The acquisition would be the largest by a privately held European AI startup since Google bought UK-based DeepMind for around £400 million in 2014, according to Dealroom data.

The deal comes at a time when acquisitions by Silicon Valley companies are facing increased scrutiny from regulators in Brussels and the U.K. Europe-based AI startups including Mistral, DeepL and Helsing have raised hundreds of millions of dollars this year as investors seek local champions to rival U.S. companies OpenAI and Anthropik.

Helsinki-based Silo AI is one of the largest private AI labs in Europe, providing customized AI models and platforms for enterprise clients. The Finnish company last year began work on building LLMs in European languages, including Swedish, Icelandic and Danish.

AMD's AI technology competes with that of Nvidia, which dominates a large portion of the high-performance chip market. Nvidia's success has helped drive the company's valuation to more than $3 trillion this year as tech companies focus on building the computing infrastructure needed to run the largest AI models. Late last year, AMD began rolling out its MI300 chip, which is a direct challenger to Nvidia's “Hopper” chip line.

Silo AI co-founder and CEO Peter Sahlin said the acquisition was a “logical next step” for the Finnish group as it aims to become a “flagship” AI company.

Silo AI works on “open source” AI models that are freely available and can be customized by anyone — a departure from companies like OpenAI and Google, which favor proprietary or “closed” models.

The startup previously described its set of open models, called “Poro”, as an important step towards “strengthening European digital sovereignty” and democratising access to LLMs.

Meanwhile, the concentration of the most influential law master's programs in the hands of a few large U.S.-based technology companies has attracted the attention of antitrust regulators in Washington and Brussels.

The Silo deal signals AMD's efforts to rapidly scale its business and increase customer engagement with its products and services. AMD sees Silo, which builds custom models for customers, as a bridge between its “foundational” AI software and real-world applications of the technology.

Software has become the new battleground for semiconductor companies as they try to keep customers hooked to their hardware and generate more predictable revenue outside the boom-and-bust chip sales cycle.

Nvidia's success in the AI ​​market is due to billions of dollars of investment in Cuda, its proprietary software that enables chips originally designed to process computer graphics and video games to run a wider range of applications.

Since starting development of NVIDIA's Cuda in 2006, Nvidia has expanded its software platform to add a range of apps and services, primarily aimed at enterprise customers that don't have the in-house resources or skills needed for big tech companies to build on top of its technology.

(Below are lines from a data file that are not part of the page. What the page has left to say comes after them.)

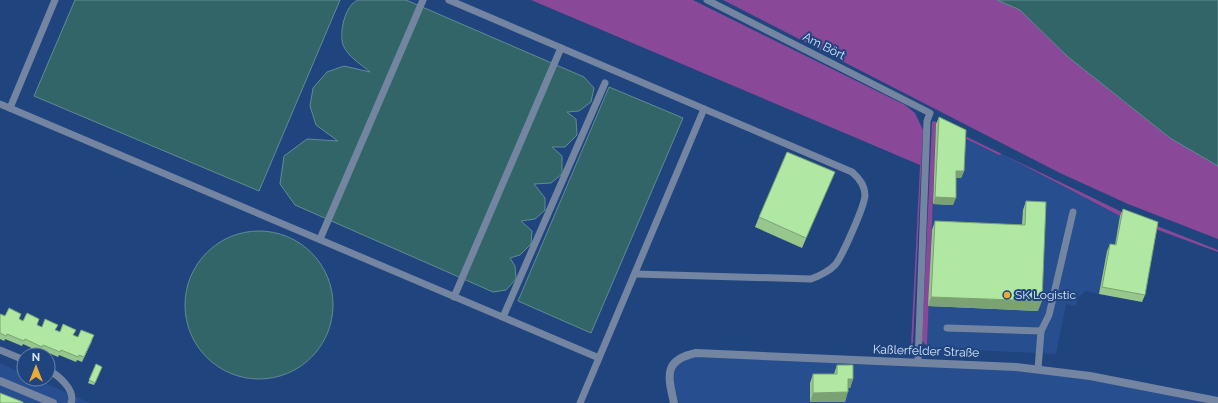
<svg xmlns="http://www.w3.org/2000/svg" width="1218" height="403" font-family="Raleway,sans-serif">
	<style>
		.built { fill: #274e8e }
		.green { fill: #894898 }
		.water { fill: #316568; stroke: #628b94 }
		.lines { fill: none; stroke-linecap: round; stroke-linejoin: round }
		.service { stroke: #7385a1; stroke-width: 7 }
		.minor { stroke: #7385a1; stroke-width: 8 }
		.wall { fill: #97c78c }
		.shaded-wall { fill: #7ba272 }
		.building { fill: #b0e7a3; stroke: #7ba272 }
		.poi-dot { fill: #e8ac37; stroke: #20447e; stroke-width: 1.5 }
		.labels { text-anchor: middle; stroke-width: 4; stroke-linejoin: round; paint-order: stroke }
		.street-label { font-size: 12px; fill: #d6e4f9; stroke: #20447e }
		.poi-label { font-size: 12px; fill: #d6e4f9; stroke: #20447e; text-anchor: start }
	</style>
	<rect width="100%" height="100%" fill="#20447e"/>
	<g class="built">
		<path d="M 936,124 L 999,155 L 1002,154 L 1120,216 L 1155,229 L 1099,294 L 1086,291 L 1078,297 L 1076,306 L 1066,304 L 1056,354 L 931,348 L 927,346 Z"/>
		<path d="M 682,356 L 1054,371 L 1218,403 L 674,403 L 669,382 Z"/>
		<path d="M 0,363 L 24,374 L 24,379 L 36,379 L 90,403 L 0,403 Z"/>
	</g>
	<g class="green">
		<path d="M 531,0 L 693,0 L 905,105 L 915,113 L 923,130 L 913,343 L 911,345 L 920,165 Z"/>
		<path d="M 723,0 L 997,0 L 1020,10 L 1067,56 L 1170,138 L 1218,166 L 1218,239 L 1128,204 L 1060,173 Z"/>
		<path d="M 934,121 L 1124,213 L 1218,250 L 1218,252 L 1120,216 L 1002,154 L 999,155 L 936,124 L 927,346 L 922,341 L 932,122 Z"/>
	</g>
	<g class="water">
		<path d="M 75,0 L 340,0 L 259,191 L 34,96 Z"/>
		<path d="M 358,0 L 406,0 L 584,77 L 594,88 L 591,102 L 579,111 L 567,112 L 576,119 L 577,135 L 565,147 L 552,147 L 562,156 L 562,174 L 551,183 L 534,184 L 545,198 L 545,210 L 535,219 L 521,221 L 532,231 L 531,244 L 520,255 L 510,258 L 515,266 L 516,279 L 506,290 L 493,292 L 295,205 L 280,184 L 284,156 L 307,139 L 338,141 L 316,125 L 310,106 L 313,88 L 327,72 L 344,66 L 370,72 C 361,64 348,57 343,45 C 339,32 345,5 358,0 Z"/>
		<path d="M 997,0 L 1218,0 L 1218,166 L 1170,138 L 1067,56 L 1020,10 Z"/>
		<path d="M 609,87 L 683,118 L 591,333 L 518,301 Z"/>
		<circle cx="259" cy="305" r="74"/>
	</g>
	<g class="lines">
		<g class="service">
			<path d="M 449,0 L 852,172 C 859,178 865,185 865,195 C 865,205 842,257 835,265 C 828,272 819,276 811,279 L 635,274"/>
			<path d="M 707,0 L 930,113 L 927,121 L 918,362"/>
			<path d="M 0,104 L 599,358"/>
			<path d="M 10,108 L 55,0"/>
			<path d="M 320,239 L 423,0"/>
			<path d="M 454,297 L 561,48"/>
			<path d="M 503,317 L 605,83"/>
			<path d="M 947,328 L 1041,331"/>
			<path d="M 0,350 L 24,360"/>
			<path d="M 1038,369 L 1041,331 L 1049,315 L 1073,212"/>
			<path d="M 48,370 C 58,375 76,390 71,403"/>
			<path d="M 580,403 L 704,109"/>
		</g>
		<g class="minor">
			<path d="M 0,381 L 53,403"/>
			<path d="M 674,403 C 668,376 663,360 696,353 L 1016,367 L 1090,376 L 1218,401"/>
		</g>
	</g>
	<g class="wall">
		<path d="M 939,117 L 964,171 L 961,178 L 956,178 L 953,205 L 933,204 L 936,124 Z"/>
		<path d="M 835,172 L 831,181 L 802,248 L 755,227 L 759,217 Z"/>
		<path d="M 1026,201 L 1038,311 L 928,306 L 932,230 L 935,221 L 1022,225 L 1023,210 Z"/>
		<path d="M 1123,209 L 1145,295 L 1142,302 L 1099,294 L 1107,251 L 1110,244 L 1115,245 L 1120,216 Z"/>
		<path d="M 0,314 L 19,319 L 42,327 L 56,330 L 78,337 L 92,341 L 82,362 L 77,360 L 76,362 L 59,355 L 58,357 L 42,350 L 40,352 L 23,344 L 22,346 L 5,339 L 4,341 L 0,339 Z"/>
		<path d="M 96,364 L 102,367 L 94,385 L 88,383 Z"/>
		<path d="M 837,365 L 853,379 L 850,388 L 848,388 L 845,402 L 810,402 L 810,383 L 813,374 L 834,374 Z"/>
	</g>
	<g class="shaded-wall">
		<path d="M 956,171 L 964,171 L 961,178 L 953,178 Z"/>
		<path d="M 935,197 L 956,198 L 953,205 L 933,204 Z"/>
		<path d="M 931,297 L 1042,301 L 1038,311 L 928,306 Z"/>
		<path d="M 848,379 L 853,379 L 850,388 L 845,388 Z"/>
		<path d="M 848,392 L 845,402 L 810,402 L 813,393 Z"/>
	</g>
	<g class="building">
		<path d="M 939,117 L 966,130 L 964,171 L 956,171 L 956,198 L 935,197 Z"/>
		<path d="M 787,152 L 835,172 L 806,238 L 759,217 Z"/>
		<path d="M 1026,201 L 1046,202 L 1042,301 L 931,297 L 935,221 L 1025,225 Z"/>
		<path d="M 1123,209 L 1158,222 L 1145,295 L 1102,287 L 1110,244 L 1116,245 Z"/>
		<path d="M 9,308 L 21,314 L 19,319 L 23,321 L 27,313 L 39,319 L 37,325 L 42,327 L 45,319 L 58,325 L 55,330 L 60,332 L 63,324 L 76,330 L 73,335 L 78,337 L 81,330 L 94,335 L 84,357 L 79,355 L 78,357 L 61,350 L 60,352 L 43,345 L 42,347 L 25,339 L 24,341 L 7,334 L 6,336 L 0,333 L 0,314 L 5,316 Z"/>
		<path d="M 96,364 L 102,367 L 95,383 L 89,380 Z"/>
		<path d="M 837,365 L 853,365 L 853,379 L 848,379 L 848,392 L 813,393 L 813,374 L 837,374 Z"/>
		<path d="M 0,393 L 23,402 L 23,403 L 0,403 Z"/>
	</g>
	<circle class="poi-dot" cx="1007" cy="295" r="4"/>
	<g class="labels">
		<g class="street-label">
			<text transform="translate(824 46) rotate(27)" y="4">Am Bört</text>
			<text transform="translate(926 351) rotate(2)" y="4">Kaßlerfelder Straße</text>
		</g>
		<g class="poi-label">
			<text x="1015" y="299">SK Logistic</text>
		</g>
	</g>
	<g transform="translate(36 367)"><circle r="19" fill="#20447e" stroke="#6984af"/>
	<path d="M0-3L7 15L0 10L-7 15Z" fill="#e8ac37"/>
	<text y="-6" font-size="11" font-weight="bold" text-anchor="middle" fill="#d6e4f9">N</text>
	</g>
</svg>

Nvidia now offers more than 600 “pre-trained” models, making it easier for customers to deploy, and last month the Santa Clara, California-based group began rolling out a “microservices” platform called NIM that lets developers quickly build chatbots and AI “co-pilot” services.

Until now, Nvidia has offered its software for free to buyers of its chips, but this year it announced plans to charge for products such as NIM.

AMD is one of several companies involved in the development of Triton, an OpenAI-led Cuda rival that aims to make it easier for AI developers to switch chip providers. Meta, Microsoft and Intel are also working on Triton.